Differences in Policies:

Most policies have a few features in common, but here’s a look at the differences:

  • Defining Disability: Some specify the inability of claimant to perform their own job and others, the inability to work in any job/occupation.
  • Service Period: Most people are eligible to get this facility only after having worked at a job for a particular period, at least a minimum of 6 to 12 months.
  • Waiting Period: Claimants may have to wait for at least 6 months before they can get paid. Policies with long waits have lower premiums. The waiting period varies, so it pays to check around.
  • Benefits: These rates can vary as well, but usually ranged between 40-70% of regular earnings. If one wants a higher rate, the premium will be higher as well.
  • Benefit Period: This type of policy has a built in clause which will let people go back to work on a trial basis and see if they are able to get back. If they cannot manage, benefits are available until they are ready.

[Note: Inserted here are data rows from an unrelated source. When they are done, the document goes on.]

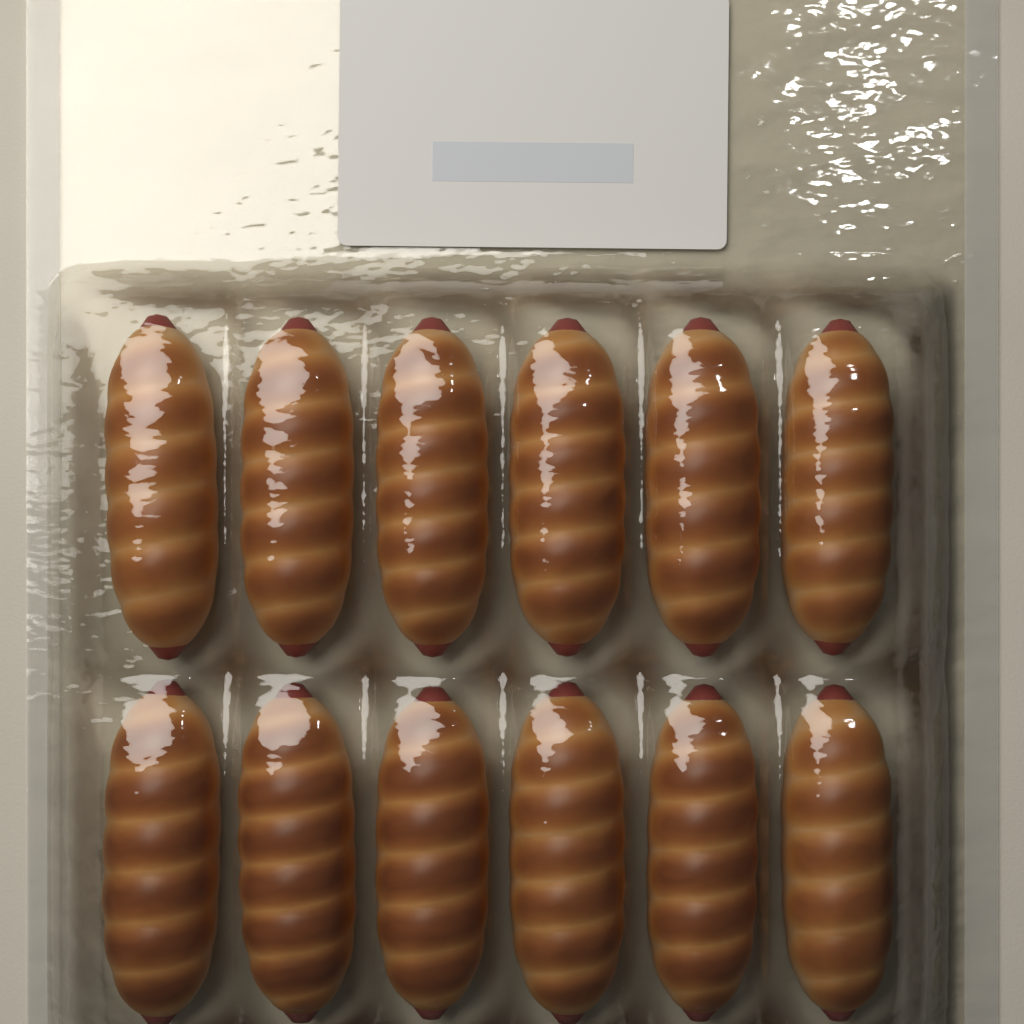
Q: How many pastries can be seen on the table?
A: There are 12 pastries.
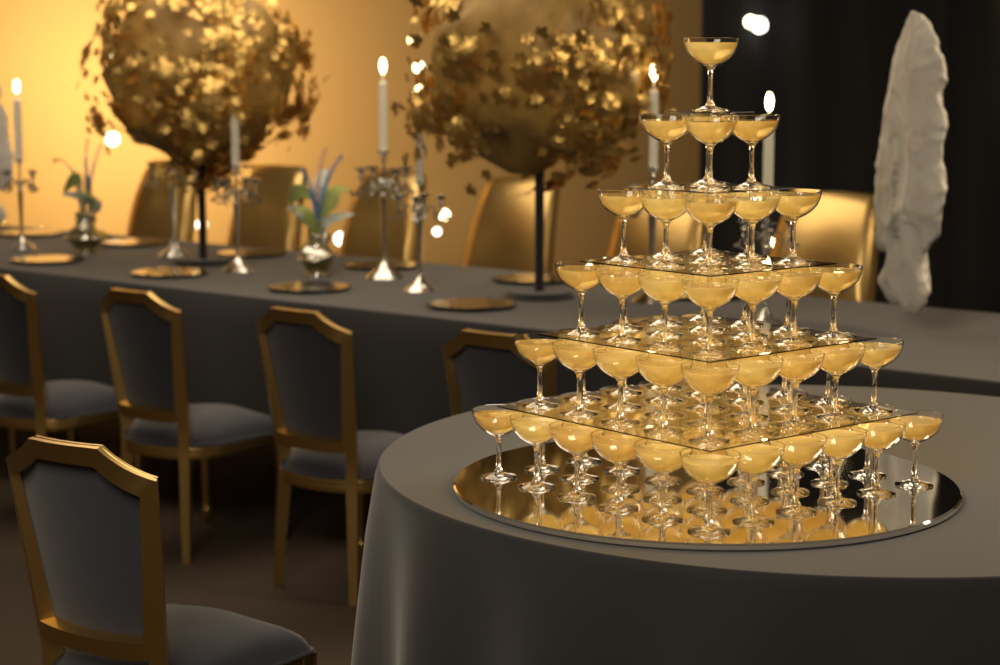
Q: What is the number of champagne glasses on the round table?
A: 91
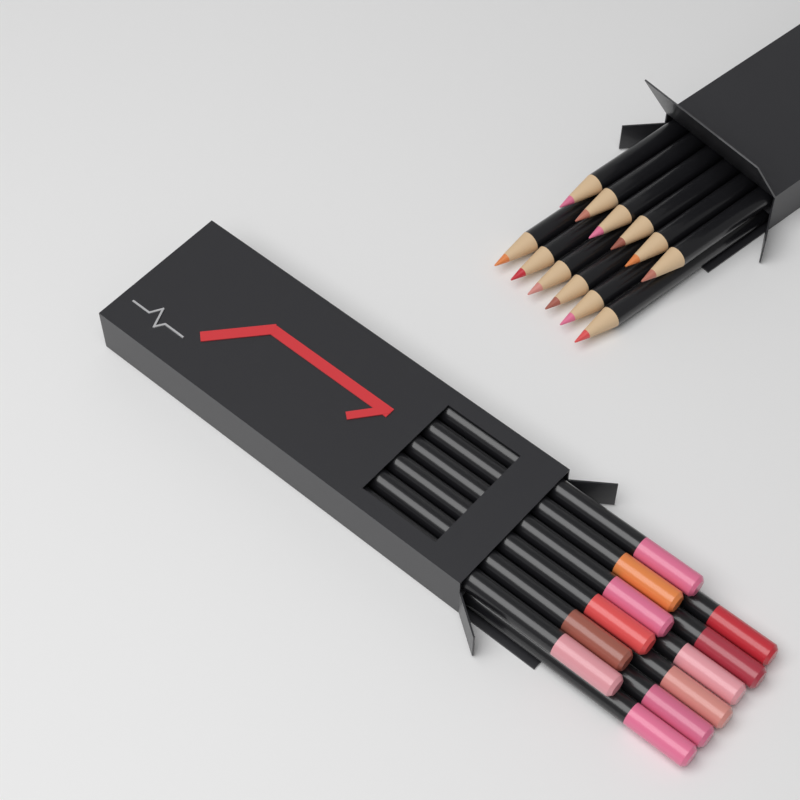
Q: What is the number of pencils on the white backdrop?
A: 24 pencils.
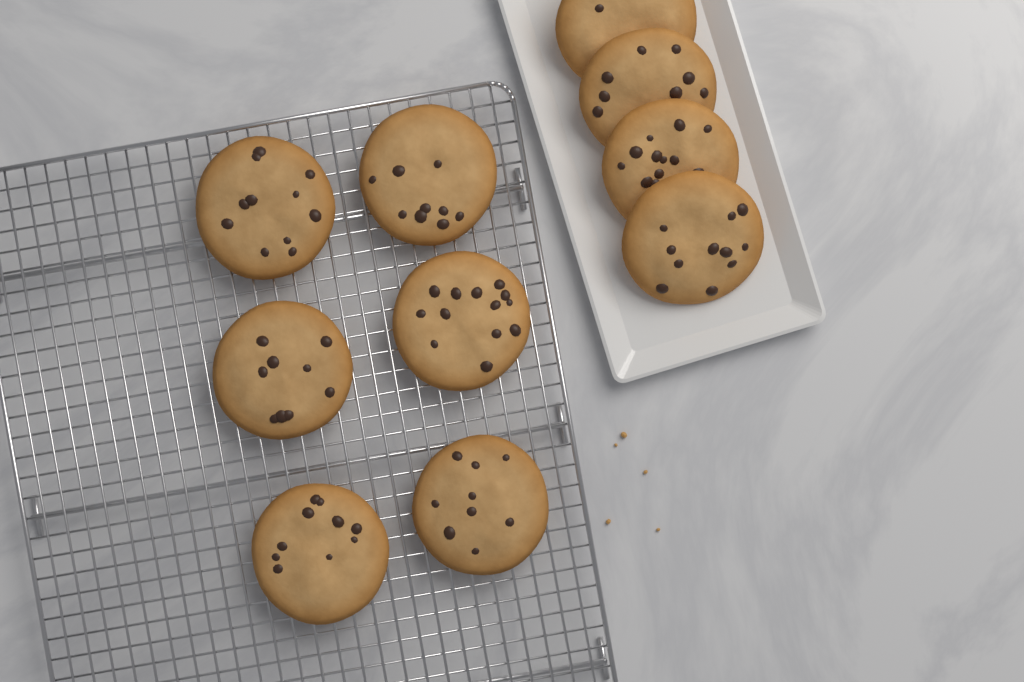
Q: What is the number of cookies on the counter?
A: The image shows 10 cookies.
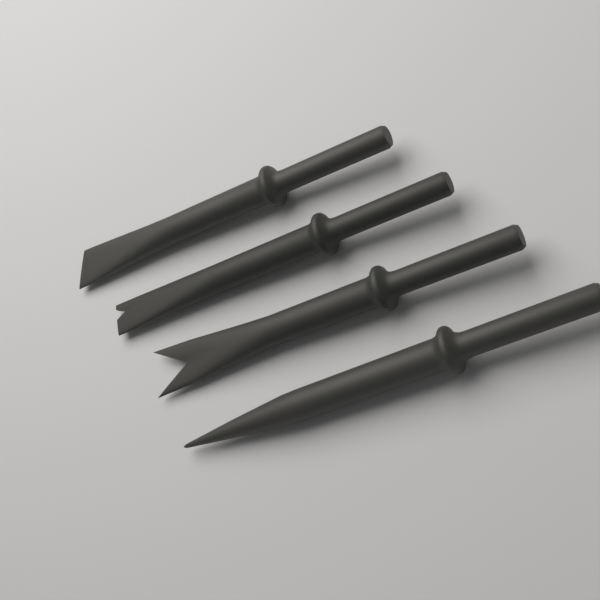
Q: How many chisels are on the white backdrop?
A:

  • Changes to premium: There are two main differences – a non-cancelable policy doesn’t permit the company to make changes to premiums or benefits. A renewable policy lets the carrier do so, only in the event that they are changing it for the entire group.
  • Exceptions: Drug abuse, pre-existing conditions, a suicide attempt and a few other situations are not covered. On the job injuries resulting in a disability are covered by worker’s compensation insurance and hence excluded.